Now that I’m retired, summer reading has taken on a whole new meaning for me. For one thing, my summer is longer with much more time for sitting on the porch and reading. Yay! I don’t have to spend most of June finishing teaching units, grading papers, and writing report cards. I don’t have to take classes in July to update my teaching certificate. And I don’t have to spend days and weeks in August preparing my classroom and going to district teacher meetings. Although I miss my kiddos, I am happy now that I can just enjoy reading on my front porch! And doesn’t that sounds heavenly?!
It was early in 1968, having just returned from a year abroad as an exchange student, when I read a reprint of an article by W.H. Auden from The New York Times. It was a review of a series of books by an English author, J.R.R. Tolkien. They sounded so good, I quickly went out and bought all 4 books: The Hobbit, The Fellowship of the Ring, The Two Towers, and The Return of the King. Those delightful hours spent reading those books set the standard for my summer reading. Total immersion into a different world… Traveling there and back again without having to leave my comfortable summer reading spot… Complete enjoyment of beautiful writing and wonderful creativity… I would love to recapture some of those delightful reading moments from long ago!
So… I am reading and enjoying, once again, The Hobbit.
By some curious chance one morning long ago in the quiet of the world, when there was less noise and more green…
Through the dark winter months, I enjoyed reading and listening to books that I somehow missed reading when I was growing up. It’s been a delightful way to spend many winter hours indoors. I would have loved them as a child, so to honor that child in me, I’m continuing to find missed treasures and appreciate and love them. It’s never too late to read wonderful books!
Here are the books that brought delight to a dark gray winter…

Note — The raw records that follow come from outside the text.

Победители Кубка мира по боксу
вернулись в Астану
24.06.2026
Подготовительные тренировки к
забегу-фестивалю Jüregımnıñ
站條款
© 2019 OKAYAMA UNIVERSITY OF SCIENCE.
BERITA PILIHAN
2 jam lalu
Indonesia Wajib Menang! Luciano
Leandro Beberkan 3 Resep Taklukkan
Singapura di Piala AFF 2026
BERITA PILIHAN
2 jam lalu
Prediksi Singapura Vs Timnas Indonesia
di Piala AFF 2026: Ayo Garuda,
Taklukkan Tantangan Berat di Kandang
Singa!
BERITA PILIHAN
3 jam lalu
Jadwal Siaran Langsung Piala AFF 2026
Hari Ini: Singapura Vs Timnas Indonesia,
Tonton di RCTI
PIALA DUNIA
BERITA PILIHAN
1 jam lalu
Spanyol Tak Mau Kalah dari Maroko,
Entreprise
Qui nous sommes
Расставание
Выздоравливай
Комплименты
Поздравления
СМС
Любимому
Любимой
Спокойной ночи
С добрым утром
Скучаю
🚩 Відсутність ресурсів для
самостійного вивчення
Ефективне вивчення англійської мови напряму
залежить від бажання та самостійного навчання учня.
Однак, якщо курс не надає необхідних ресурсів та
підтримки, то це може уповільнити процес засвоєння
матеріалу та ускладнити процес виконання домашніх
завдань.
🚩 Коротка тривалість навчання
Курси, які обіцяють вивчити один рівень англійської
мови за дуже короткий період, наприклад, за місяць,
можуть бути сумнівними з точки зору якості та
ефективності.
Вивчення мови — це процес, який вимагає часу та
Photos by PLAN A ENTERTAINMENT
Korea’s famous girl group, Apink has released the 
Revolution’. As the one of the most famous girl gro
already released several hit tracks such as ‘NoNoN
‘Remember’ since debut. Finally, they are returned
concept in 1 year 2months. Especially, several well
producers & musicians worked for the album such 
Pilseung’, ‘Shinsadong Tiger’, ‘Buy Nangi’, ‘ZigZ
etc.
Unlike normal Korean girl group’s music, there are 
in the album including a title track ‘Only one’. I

- The Psammead Trilogy, by E. Nesbitt, includes with Five Children and It, The Phoenix and the Carpet, and The Story of the Amulet. The continuing adventures of Robert, Jane, Cyril, Anthea, and The Lamb (little brother who was given that name because his first word was Baa) who find a sand fairy (a psammead) who grants them one wish a day. They had to make very careful wishes, however, because each one turned out so differently than they had anticipated!
- The Wind in the Willows, by Kenneth Grahame. The adventures of Ratty, Mole, Badger, and Toad was a joy to read! I’ll never look at a river or woodland again in quite the same way since meeting these wonderful characters.
- Tom’s Midnight Garden, by Phillippa Pearce, is a wonderful time-travel adventure and so much fun to read.
We’ve had a month of dark foggy days, and this week our gray rainy days will return. It’s early-January winter! I am reminded of a favorite book, read aloud many times in my classroom[s] over the years, and it brightened this gray winter morning to pull it off my shelf and re-read it.
Frederick, by Leo Lionni, is about a group of mice gathering food for the winter. All are busy except for Frederick, who seems to be sitting on a rock in the sunshine doing nothing. But he IS doing something…he is collecting sun rays and colors and words. Later, in the middle of the dark, cold winter, when the food is scarce and the spirits are low, Frederick begins to tell the mice his stories. He weaves his memories of sunshine and colors into beautiful words which warm the hearts and lifts the spirits of his fellow mice. He is a storyteller and a poet!